All of the five portraits, each one of which Linshi said took from three to 12 hours to complete, were mostly made with more than one food element. Linshi said that at times it was challenging to match two materials that would blend well together to create at least “a small gradient of color.”

But the selection of food was not just based on its accessibility or texture, but also on its significance to the subject it depicts, Linshi said.

“Jack really gave the portraits meaning by using a food that was somehow significant to the person,” Nathaniel Barnett ’14 said, whose portrait hangs in the food gallery. “Mine, for example, was made of Vegemite, something that I — and very few others — love.”

Linshi said that Barnett’s portrait was the most challenging in many ways because of the texture of its materials ­— Vegemite and toast on margarine. Still, he said it was also his favorite, considering the way the materials were absorbed into the bread to create a “nice effect.”

Using food as a means to create art also serves as a form of preservation, Linshi added. By gluing the material to the canvas, only half of the surface is exposed to open air, which therefore eliminates many of the mold spores that could infect the food.

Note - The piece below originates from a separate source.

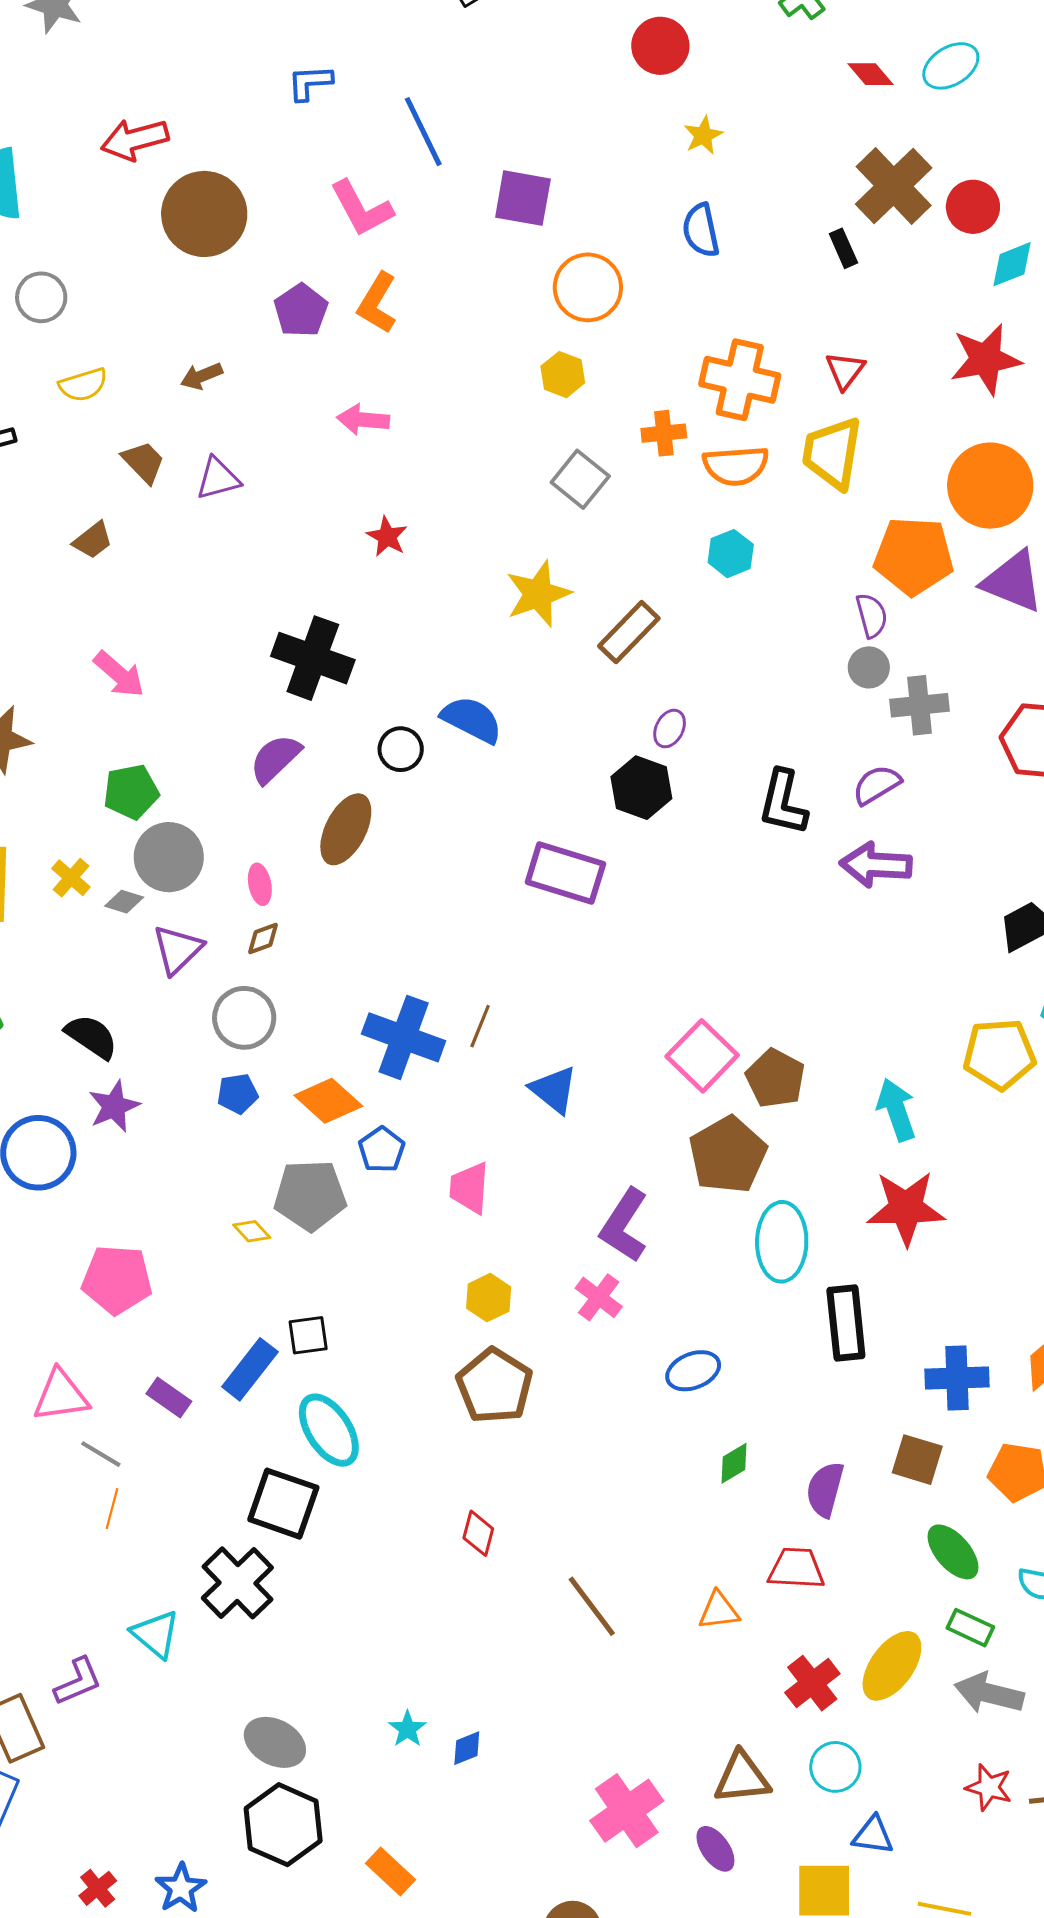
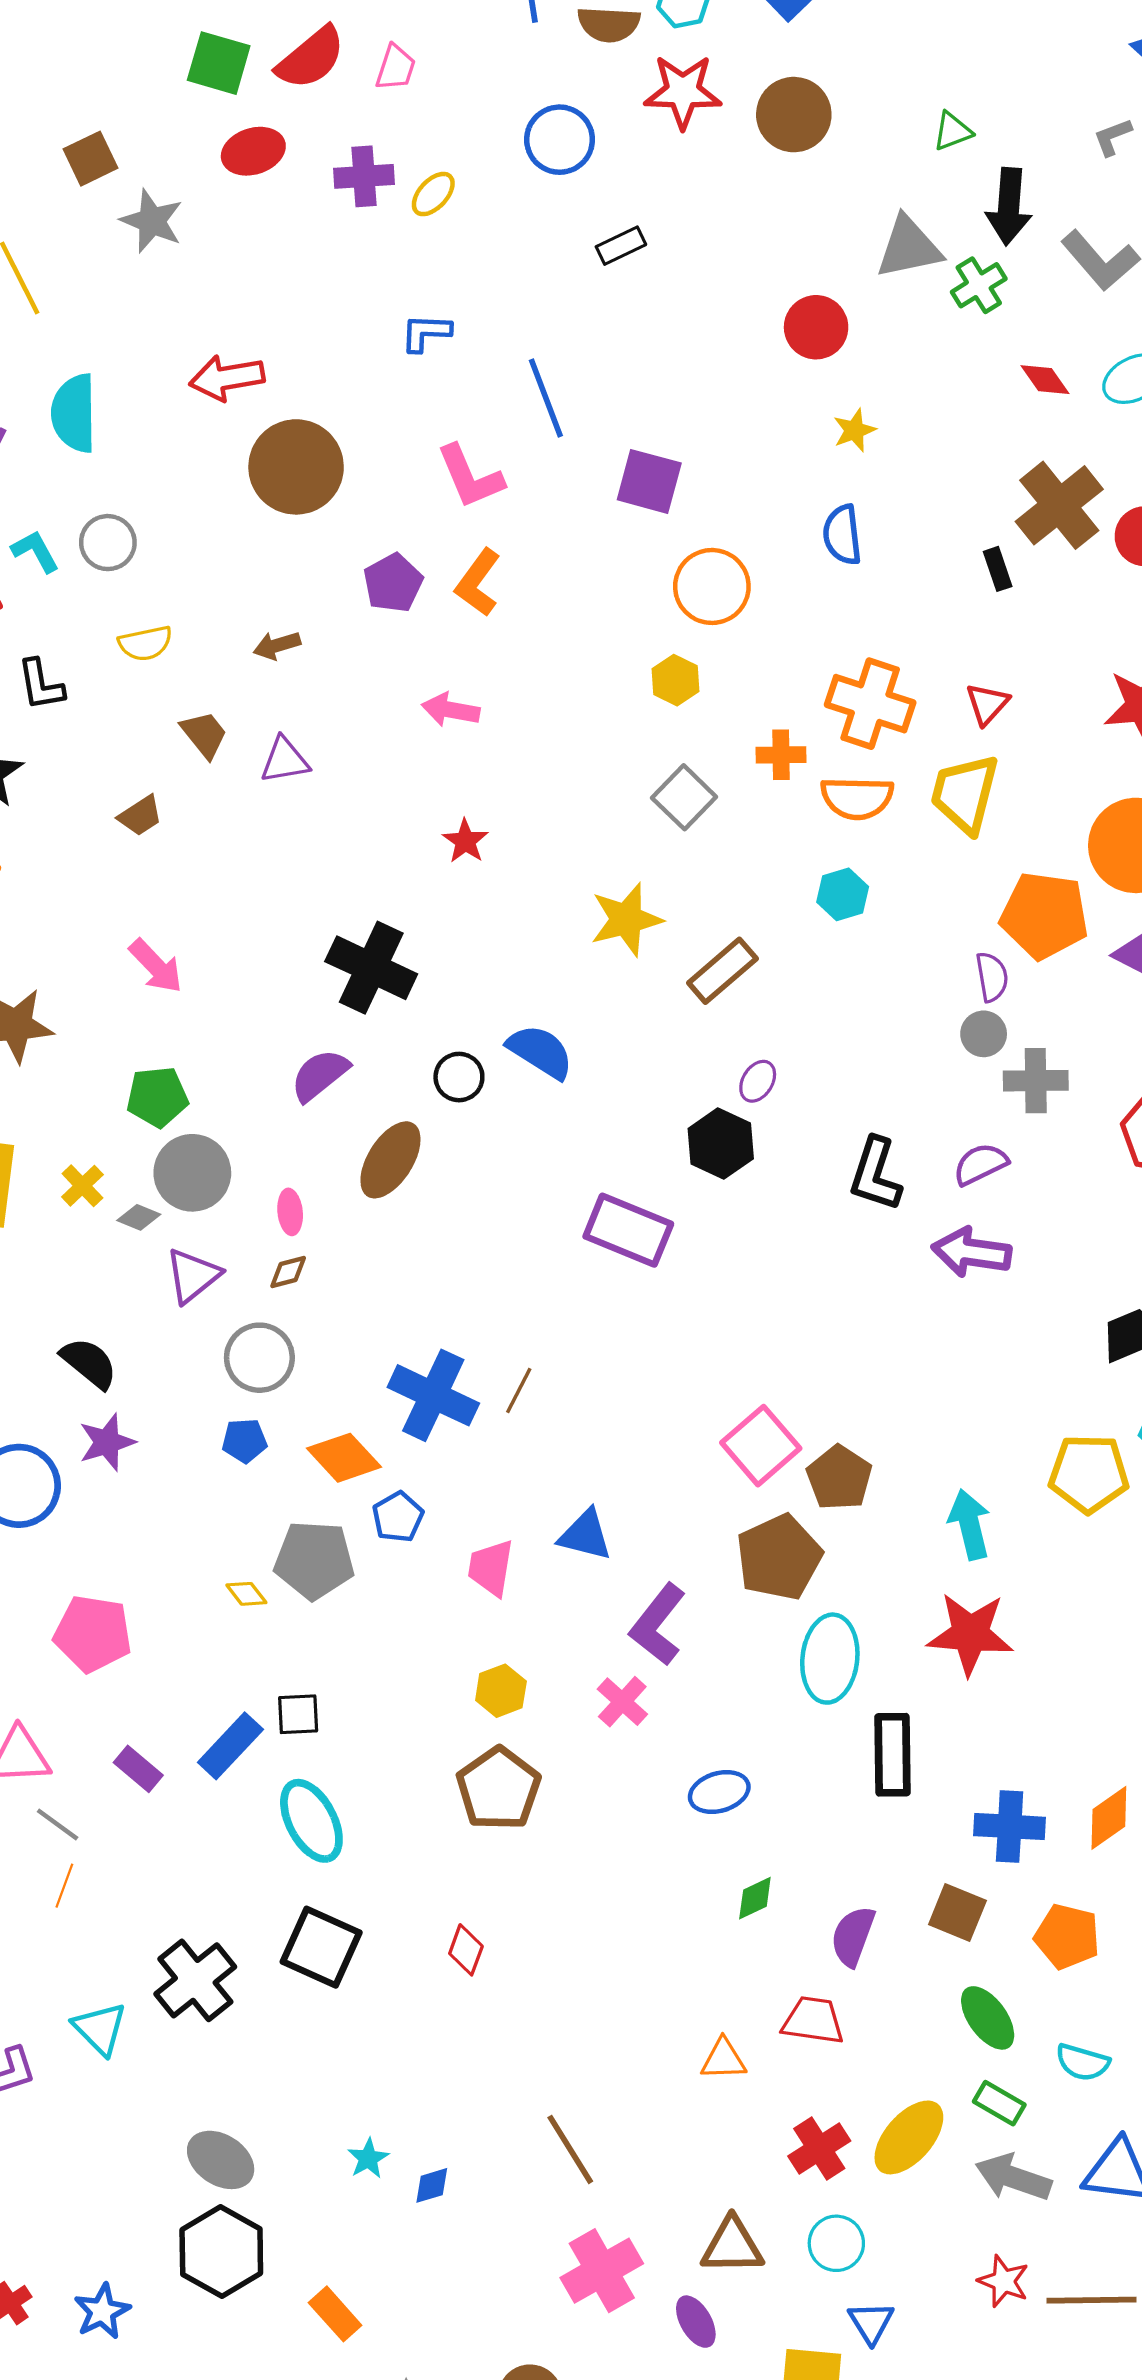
blue triangle: (554, 1090) -> (585, 1535), moved, turned -30
black square: (283, 1504) -> (321, 1947), moved
brown line: (592, 1606) -> (570, 2149), moved
blue triangle: (873, 1835) -> (871, 2322), turned 45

“Thus the act of making food into artwork immortalizes the food, allowing the subject, spirit and concept of the painting to live on,” Linshi said.

Linshi said that when it came to the preservation of the food, he had a lot of help from his parents, who are both food scientists. Having preservatives of all kinds lying in the house, Linshi said he grew up used to just taking chemical preservatives like natamycin and putting them on his work.

There are some other media, Linshi said, that he would like to explore and experiment with in the future — such as ketchup, mustard, jelly or ranch dressing.

The exhibit will be open until April 16.